According to a variety of reports published Tuesday, a three-judge panel of the Sixth Circuit Court of Appeals ruled – in an appeal dealing with the conviction of three defendants in “a scheme to defraud [Berkeley Premium Nutraceuticals’] customers” – that government agents had violated the Fourth Amendment (the one that protects against unreasonable search and seizure) in demanding that Internet service provider NuVox turn over the emails of one defendant without first obtaining a warrant.

The full 98-page is available online (in PDF format). Incidentally, the ruling is in the fairly interesting case of Steven Warshak, operator of a questionably-run-and-billed distributor of natural supplements, specifically erectile enhancement products. At issue in the appeal was the fact that police accessed thousands of Warhsak’s emails through

The most interesting content seems to begin on page 17 and run through page 29, where the ruling discusses the fundamental similarities between email and other forms of communication, including postal mail and telephone communications.

“Given the fundamental similarities between email and traditional forms of communication,” says the ruling, “it would defy common sense to afford emails lesser Fourth Amendment protection.”

In arguing that that Fourth Amendment protection should be applied to email, the ruling says:

“If we accept that an email is analogous to a letter or a phone call, it is manifest that agents of the government cannot compel a commercial ISP to turn over the contents of an email without triggering the Fourth Amendment. An ISP is the intermediary that makes email communication possible. Emails must pass through an ISP’s servers to reach their intended recipient. Thus, the ISP is the functional equivalent of a post office or a telephone company. As we have discussed above, the police may not storm the post office and intercept a letter, and they are likewise forbidden from using the phone system to make a clandestine recording of a telephone call—unless they get a warrant, that is.”
· · · · · · ·
CHECK YOUR UNDERSTANDING
**1)** In the passage on the email privacy ruling, which Internet service provider did government agents demand turn over the defendant's emails?
**2)** List every organization the passage on the email privacy ruling identifies by its proper name.
**3)** Please write a continuation of the passage on the email privacy ruling, starting right after its final sentence.
None of the records that come next is needed for this work.

Dataset records
· · · · · · ·
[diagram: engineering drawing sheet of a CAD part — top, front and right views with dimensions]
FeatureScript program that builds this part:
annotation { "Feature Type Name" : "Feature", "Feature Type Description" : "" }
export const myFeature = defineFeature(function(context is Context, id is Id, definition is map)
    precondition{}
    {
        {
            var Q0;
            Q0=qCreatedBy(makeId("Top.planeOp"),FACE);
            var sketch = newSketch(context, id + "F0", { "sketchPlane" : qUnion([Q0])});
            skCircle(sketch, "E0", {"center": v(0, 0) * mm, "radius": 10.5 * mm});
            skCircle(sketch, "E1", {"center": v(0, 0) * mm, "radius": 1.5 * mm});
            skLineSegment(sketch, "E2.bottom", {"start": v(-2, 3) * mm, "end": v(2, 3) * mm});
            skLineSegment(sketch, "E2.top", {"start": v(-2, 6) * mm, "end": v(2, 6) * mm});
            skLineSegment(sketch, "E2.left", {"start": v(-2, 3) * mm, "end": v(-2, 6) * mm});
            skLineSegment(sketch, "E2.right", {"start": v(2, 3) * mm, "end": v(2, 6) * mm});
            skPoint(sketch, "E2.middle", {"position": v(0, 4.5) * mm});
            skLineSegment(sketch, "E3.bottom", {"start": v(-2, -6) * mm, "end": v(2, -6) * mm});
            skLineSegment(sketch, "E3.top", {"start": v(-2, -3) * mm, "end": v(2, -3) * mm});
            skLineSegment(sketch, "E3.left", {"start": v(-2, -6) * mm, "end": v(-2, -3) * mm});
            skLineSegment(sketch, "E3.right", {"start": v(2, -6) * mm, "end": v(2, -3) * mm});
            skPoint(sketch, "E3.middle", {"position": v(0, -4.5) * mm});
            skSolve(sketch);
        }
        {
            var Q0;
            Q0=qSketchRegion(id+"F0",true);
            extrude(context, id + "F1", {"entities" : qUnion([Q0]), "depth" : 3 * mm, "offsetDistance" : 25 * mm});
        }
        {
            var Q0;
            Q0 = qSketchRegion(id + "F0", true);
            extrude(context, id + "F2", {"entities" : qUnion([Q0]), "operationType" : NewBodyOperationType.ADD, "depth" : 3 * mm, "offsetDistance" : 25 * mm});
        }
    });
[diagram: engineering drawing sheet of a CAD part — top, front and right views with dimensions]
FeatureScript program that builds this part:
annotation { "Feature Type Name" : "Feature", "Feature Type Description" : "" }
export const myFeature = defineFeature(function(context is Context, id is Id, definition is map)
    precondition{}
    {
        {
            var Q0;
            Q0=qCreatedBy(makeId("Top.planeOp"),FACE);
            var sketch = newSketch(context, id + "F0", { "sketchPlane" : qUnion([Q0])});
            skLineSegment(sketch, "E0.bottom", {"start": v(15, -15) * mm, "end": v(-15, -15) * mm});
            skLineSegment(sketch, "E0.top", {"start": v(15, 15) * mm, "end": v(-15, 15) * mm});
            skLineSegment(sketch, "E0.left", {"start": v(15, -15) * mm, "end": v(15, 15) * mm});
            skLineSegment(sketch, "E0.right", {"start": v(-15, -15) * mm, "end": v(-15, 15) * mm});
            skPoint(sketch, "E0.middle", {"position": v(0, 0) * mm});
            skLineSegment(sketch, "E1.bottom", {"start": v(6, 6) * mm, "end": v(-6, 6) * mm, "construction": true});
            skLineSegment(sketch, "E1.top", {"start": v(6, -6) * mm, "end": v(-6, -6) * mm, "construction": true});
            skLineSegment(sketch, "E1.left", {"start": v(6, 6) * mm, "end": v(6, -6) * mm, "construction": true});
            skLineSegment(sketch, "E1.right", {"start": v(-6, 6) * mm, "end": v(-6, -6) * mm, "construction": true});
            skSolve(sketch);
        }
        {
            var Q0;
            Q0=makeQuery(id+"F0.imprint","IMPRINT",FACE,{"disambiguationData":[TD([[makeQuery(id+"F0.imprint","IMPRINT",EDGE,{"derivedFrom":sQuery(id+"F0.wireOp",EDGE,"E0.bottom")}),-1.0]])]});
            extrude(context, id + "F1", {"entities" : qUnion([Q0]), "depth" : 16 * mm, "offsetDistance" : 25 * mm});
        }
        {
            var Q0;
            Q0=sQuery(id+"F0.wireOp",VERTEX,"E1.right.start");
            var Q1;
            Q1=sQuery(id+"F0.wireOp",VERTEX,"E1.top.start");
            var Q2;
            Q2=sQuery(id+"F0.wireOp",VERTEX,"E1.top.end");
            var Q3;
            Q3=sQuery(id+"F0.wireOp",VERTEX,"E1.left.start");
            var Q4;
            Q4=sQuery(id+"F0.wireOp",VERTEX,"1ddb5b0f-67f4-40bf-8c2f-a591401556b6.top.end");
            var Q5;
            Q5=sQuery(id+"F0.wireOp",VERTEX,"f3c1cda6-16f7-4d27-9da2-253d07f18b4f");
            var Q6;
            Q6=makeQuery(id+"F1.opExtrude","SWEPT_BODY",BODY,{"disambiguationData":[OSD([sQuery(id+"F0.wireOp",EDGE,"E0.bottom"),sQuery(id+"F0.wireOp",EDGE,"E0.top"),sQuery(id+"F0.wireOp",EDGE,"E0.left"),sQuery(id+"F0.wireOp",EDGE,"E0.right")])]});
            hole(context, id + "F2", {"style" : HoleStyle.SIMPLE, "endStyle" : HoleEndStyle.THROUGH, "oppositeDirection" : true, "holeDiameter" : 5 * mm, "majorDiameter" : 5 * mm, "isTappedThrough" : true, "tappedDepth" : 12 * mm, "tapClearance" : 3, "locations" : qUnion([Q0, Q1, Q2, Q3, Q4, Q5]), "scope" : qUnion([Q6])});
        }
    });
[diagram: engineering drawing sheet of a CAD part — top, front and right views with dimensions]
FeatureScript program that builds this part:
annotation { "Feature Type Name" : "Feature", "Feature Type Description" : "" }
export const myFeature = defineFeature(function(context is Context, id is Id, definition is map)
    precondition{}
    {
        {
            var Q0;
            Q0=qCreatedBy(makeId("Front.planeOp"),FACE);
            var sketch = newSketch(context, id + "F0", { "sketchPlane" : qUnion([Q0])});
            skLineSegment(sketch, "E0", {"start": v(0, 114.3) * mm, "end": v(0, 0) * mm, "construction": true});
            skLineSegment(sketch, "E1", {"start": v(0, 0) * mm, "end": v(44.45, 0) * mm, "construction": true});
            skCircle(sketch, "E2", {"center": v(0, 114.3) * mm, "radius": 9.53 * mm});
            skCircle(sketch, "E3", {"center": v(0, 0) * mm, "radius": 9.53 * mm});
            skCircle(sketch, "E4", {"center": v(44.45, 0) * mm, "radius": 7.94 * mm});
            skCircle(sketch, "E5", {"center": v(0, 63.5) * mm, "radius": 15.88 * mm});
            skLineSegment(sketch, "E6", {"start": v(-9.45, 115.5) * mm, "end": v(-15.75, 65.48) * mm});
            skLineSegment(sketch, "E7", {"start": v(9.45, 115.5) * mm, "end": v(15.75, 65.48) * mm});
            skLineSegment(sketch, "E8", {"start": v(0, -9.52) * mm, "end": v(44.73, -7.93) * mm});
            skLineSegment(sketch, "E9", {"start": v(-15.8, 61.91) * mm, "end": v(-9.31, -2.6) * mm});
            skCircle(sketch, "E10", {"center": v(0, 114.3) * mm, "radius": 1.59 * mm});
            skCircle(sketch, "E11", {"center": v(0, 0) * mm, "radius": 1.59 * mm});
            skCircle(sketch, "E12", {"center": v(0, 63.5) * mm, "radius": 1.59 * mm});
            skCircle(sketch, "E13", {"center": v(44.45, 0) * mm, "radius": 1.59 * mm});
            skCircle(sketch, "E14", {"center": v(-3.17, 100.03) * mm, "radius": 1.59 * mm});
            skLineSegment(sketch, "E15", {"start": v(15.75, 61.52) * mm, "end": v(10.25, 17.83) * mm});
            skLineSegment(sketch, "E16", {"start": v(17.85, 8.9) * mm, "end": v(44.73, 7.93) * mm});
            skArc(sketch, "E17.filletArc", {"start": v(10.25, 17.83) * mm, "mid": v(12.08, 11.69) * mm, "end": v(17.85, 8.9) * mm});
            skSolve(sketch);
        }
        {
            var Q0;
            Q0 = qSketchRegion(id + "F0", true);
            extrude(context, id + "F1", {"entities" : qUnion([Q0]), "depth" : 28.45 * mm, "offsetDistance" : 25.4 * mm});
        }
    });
· · · · · · ·
ANSWER SET
**1)** NuVox

**2)** Sixth Circuit Court of Appeals, Berkeley Premium Nutraceuticals, NuVox

**3)**
The court also said that part of the Stored Communications Act was unconstitutional, in that it enables the government to compel ISPs to turn over their customers’ email without first obtaining a warrant.

Reactions to the ruling from civil liberties advocates have been understandably positive.

“Today’s decision is the only federal appellate decision currently on the books that squarely rules on this critically important privacy issue, an issue made all the more important by the fact that current federal law – in particular, the Stored Communications Act – allows the government to secretly obtain emails without a warrant in many situations,” said the Electronic Frontier Foundation, in a statement. “We hope that this ruling will spur Congress to update that law as EFF and its partners in the Digital Due Process coalition have urged, so that when the government secretly demands someone’s email without probable cause, the email provider can confidently say: ‘Come back with a warrant.’”

This is obviously where things would change for hosting providers, with regard to police requests for access to customer data.

The ruling returned the case to the lower court for a new sentence, but upheld the conviction on the grounds that police acted in good faith on their interpretation of the surveillance law. Warshak’s 25-year sentence was discarded on grounds not related to the seizure of his email.